Session: MR-1-5: Mechanisms Synthesis and Analysis

Paper Number: 114960

114960 - Approximate Motion Synthesis of Four-Bar Linkages Using Poles: A Bi-Invariant Approach 

This paper presents a technique for the approximate motion synthesis of planar four-bar mechanisms based exclusively on the locations of displacement poles. Approximation motion synthesis is the same as motion generation or rigid-body guidance when a mechanism cannot be synthesized to meet all of the kinematic constraints and a best-fit solution must be determined. One challenge in approximate motion guidance methods is that incompatible measures are used to identify the best-fit displacement and orientation angle. Thus, the optimal solution provides a match between the task positions and positions generated by the resulting linkage that is conditional on the function used to combine the displacement and orientation. Such solutions are said to lack bi-invariance.

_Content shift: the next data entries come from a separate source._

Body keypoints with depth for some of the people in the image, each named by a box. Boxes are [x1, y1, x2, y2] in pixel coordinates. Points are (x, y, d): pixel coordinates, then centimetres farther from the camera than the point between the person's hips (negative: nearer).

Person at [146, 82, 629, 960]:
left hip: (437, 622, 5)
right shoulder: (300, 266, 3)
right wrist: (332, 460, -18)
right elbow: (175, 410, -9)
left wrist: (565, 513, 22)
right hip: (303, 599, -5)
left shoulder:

This work focuses on the locations of the displacement poles, which are sufficient to characterize the relative task positions. Further, the displacement poles are described solely by their locations. The optimization minimizes the distance between the poles of the task position and the poles of the positions generated by a synthesized linkage. Further, a technique is presented that does not use the entire set of displacement poles, thereby reducing the size of the optimization. The advantage of the method is that the exclusive use of pole locations results in a bi-invariant metric. The technique is illustrated with several examples and compared to other established methods.

Presenting Author: David Myszka Univ Of Dayton

Presenting Author Biography: Dave Myszka is a professor at the University of Dayton

Authors:

Tianze Xu University of Dayton
David Myszka Univ Of Dayton
Andrew Murray University of Dayton